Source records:
--

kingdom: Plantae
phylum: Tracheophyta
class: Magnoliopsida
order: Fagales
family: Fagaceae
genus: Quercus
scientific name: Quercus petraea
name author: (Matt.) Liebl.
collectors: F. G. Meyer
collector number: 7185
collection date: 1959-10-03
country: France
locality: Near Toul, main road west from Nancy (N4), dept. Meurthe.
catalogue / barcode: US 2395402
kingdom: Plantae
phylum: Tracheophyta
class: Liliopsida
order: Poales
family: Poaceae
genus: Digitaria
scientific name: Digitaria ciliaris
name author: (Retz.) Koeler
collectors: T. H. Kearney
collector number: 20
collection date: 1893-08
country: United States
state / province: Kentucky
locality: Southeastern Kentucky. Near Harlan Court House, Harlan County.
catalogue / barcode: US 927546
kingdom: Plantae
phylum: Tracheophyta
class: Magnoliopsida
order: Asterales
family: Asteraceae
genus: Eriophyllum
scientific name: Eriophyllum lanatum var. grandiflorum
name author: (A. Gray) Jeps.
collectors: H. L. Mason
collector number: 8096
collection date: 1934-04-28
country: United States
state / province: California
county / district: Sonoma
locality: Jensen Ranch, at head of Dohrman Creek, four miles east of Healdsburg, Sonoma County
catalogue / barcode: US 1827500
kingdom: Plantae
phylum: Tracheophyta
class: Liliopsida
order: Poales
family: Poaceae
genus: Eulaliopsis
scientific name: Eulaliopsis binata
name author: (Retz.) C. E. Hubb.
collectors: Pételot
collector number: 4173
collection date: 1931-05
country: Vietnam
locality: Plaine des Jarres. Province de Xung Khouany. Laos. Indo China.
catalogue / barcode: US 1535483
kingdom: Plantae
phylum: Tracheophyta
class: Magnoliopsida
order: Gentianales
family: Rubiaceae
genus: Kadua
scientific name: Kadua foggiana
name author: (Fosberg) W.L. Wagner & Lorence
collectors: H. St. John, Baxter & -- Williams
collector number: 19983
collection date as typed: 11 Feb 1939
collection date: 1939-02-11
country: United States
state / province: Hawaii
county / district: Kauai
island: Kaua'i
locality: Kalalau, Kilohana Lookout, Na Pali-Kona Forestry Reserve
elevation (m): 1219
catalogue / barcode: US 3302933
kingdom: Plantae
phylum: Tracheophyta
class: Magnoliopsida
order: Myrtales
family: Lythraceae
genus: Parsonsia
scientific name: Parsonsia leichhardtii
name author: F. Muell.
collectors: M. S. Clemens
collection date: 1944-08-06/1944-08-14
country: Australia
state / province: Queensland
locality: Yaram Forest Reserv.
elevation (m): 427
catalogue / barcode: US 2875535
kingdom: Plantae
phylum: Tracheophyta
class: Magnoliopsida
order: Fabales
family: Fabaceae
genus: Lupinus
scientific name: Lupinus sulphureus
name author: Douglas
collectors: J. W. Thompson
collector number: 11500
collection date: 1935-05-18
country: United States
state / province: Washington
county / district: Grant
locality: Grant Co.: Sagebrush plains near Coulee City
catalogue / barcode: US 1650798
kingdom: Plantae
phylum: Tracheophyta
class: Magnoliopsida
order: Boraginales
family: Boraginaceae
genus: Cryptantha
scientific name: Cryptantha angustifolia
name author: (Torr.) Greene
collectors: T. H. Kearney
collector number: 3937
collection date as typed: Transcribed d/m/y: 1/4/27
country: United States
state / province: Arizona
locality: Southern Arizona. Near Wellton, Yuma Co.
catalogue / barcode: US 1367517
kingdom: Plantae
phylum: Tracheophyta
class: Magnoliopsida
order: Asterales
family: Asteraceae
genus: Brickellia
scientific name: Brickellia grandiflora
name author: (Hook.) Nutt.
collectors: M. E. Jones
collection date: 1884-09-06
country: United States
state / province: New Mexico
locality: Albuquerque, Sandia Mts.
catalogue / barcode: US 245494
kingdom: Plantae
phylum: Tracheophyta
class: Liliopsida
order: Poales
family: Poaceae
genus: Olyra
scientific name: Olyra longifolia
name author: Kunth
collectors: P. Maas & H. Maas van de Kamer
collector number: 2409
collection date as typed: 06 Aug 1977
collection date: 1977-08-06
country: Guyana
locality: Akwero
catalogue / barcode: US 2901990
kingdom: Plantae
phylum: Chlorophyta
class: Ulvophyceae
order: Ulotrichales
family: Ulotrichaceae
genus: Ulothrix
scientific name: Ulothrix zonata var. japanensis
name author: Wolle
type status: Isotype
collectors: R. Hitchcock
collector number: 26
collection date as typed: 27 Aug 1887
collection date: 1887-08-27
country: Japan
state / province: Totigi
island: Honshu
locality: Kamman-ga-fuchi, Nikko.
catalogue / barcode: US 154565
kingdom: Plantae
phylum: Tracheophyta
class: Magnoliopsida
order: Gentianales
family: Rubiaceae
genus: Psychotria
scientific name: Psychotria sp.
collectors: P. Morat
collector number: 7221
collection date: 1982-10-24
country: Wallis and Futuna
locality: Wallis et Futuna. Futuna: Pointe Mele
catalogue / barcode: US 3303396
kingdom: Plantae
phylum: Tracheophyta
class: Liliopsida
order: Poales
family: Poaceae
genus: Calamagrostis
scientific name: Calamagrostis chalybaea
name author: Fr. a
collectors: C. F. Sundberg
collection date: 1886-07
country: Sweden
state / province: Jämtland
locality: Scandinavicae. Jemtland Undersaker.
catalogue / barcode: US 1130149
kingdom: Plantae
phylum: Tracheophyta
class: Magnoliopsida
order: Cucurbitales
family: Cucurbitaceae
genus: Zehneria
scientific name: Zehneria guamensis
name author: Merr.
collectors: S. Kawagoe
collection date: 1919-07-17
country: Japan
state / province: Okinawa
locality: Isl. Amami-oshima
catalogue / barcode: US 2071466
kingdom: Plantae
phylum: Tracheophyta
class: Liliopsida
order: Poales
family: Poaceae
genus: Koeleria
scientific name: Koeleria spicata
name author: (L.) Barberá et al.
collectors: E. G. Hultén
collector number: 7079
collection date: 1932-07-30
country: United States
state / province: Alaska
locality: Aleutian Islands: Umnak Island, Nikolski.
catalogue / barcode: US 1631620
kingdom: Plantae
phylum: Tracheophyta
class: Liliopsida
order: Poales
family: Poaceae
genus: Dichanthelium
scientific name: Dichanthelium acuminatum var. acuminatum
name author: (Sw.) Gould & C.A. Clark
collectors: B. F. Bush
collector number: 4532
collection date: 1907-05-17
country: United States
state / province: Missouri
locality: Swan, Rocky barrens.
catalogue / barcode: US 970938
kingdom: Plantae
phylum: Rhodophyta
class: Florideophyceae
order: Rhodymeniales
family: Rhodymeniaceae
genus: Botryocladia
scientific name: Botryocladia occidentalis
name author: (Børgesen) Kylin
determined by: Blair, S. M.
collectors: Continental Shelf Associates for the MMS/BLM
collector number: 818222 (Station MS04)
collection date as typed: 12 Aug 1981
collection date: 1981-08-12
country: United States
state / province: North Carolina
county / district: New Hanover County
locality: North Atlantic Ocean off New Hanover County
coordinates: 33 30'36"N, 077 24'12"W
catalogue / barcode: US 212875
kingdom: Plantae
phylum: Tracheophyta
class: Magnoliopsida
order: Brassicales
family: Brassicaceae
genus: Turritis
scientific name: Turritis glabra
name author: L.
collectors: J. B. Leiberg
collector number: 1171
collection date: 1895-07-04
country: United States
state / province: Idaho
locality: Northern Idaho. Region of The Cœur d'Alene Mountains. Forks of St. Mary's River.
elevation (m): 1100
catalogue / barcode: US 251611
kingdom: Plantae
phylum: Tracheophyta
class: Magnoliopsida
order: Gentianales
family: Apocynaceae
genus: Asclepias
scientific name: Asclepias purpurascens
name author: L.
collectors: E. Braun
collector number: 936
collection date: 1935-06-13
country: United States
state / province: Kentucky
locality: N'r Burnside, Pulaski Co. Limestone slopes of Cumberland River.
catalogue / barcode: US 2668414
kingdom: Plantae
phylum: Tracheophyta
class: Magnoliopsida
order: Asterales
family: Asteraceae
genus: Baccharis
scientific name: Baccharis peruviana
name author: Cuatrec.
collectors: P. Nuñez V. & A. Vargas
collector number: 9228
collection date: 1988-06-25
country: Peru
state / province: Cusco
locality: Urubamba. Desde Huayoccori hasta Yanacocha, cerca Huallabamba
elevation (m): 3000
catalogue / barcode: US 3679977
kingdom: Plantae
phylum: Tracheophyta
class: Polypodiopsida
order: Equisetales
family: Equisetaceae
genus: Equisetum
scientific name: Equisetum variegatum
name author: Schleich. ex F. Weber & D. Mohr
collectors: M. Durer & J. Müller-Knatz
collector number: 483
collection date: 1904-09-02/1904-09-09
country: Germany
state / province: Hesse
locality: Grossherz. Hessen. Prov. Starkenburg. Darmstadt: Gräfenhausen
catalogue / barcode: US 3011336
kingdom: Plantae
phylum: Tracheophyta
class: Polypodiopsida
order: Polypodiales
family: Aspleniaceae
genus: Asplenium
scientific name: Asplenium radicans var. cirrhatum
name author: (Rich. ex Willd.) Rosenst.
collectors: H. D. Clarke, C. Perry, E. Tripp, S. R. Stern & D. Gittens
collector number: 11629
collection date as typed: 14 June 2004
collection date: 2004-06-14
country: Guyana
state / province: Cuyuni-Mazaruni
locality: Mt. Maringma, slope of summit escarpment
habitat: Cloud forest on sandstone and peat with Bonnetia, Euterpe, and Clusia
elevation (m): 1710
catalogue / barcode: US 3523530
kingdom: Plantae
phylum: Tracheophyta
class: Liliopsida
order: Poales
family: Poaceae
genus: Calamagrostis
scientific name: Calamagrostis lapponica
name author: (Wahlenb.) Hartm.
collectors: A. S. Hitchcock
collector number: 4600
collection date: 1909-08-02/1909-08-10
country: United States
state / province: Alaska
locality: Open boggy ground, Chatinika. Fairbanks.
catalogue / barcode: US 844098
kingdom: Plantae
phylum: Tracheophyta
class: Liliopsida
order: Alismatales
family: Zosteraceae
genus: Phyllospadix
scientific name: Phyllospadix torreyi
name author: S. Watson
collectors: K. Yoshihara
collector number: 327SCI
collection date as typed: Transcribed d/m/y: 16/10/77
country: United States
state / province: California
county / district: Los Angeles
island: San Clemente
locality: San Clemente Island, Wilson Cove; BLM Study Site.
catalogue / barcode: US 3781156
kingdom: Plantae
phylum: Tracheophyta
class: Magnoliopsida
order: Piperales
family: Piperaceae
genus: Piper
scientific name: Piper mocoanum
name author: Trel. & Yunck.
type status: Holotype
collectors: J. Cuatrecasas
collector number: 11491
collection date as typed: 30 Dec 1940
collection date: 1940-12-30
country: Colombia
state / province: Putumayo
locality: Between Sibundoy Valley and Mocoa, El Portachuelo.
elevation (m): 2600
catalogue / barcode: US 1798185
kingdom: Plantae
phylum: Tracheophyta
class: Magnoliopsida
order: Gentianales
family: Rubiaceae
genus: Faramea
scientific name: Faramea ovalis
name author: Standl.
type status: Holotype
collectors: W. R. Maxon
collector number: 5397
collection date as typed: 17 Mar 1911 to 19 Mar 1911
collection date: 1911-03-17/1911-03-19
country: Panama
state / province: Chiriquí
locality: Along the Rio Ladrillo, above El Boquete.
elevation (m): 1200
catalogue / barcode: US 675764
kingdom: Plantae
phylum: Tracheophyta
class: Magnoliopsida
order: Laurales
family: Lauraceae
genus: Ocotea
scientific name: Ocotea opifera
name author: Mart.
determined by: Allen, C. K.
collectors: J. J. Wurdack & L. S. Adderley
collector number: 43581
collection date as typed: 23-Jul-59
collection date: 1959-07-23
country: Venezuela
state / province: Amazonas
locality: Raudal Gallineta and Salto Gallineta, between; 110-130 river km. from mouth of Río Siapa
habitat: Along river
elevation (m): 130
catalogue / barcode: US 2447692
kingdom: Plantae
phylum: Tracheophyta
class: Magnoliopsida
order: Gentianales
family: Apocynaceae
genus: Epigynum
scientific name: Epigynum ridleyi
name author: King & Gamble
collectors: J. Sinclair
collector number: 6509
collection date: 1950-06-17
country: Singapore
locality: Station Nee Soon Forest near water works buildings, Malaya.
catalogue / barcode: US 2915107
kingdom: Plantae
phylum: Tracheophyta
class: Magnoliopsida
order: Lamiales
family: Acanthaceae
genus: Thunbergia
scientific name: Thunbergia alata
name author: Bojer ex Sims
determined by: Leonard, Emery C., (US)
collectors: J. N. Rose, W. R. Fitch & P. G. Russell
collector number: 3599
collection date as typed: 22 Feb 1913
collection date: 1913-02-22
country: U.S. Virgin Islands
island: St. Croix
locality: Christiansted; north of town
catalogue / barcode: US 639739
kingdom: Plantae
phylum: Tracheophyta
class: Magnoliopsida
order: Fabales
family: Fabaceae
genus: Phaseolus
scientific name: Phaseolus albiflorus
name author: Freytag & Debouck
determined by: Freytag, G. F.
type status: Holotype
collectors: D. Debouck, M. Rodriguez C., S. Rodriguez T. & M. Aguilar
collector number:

--

#### [AIM OF THE EXERCISE]
Return the lines from the line with "scientific name: Eulaliopsis binata" to the line with "collection date as typed: Transcribed d/m/y: 1/4/27", unchanged, including both of those lines.

#### [RESULT OF THE EXERCISE]
scientific name: Eulaliopsis binata
name author: (Retz.) C. E. Hubb.
collectors: Pételot
collector number: 4173
collection date: 1931-05
country: Vietnam
locality: Plaine des Jarres. Province de Xung Khouany. Laos. Indo China.
catalogue / barcode: US 1535483
kingdom: Plantae
phylum: Tracheophyta
class: Magnoliopsida
order: Gentianales
family: Rubiaceae
genus: Kadua
scientific name: Kadua foggiana
name author: (Fosberg) W.L. Wagner & Lorence
collectors: H. St. John, Baxter & -- Williams
collector number: 19983
collection date as typed: 11 Feb 1939
collection date: 1939-02-11
country: United States
state / province: Hawaii
county / district: Kauai
island: Kaua'i
locality: Kalalau, Kilohana Lookout, Na Pali-Kona Forestry Reserve
elevation (m): 1219
catalogue / barcode: US 3302933
kingdom: Plantae
phylum: Tracheophyta
class: Magnoliopsida
order: Myrtales
family: Lythraceae
genus: Parsonsia
scientific name: Parsonsia leichhardtii
name author: F. Muell.
collectors: M. S. Clemens
collection date: 1944-08-06/1944-08-14
country: Australia
state / province: Queensland
locality: Yaram Forest Reserv.
elevation (m): 427
catalogue / barcode: US 2875535
kingdom: Plantae
phylum: Tracheophyta
class: Magnoliopsida
order: Fabales
family: Fabaceae
genus: Lupinus
scientific name: Lupinus sulphureus
name author: Douglas
collectors: J. W. Thompson
collector number: 11500
collection date: 1935-05-18
country: United States
state / province: Washington
county / district: Grant
locality: Grant Co.: Sagebrush plains near Coulee City
catalogue / barcode: US 1650798
kingdom: Plantae
phylum: Tracheophyta
class: Magnoliopsida
order: Boraginales
family: Boraginaceae
genus: Cryptantha
scientific name: Cryptantha angustifolia
name author: (Torr.) Greene
collectors: T. H. Kearney
collector number: 3937
collection date as typed: Transcribed d/m/y: 1/4/27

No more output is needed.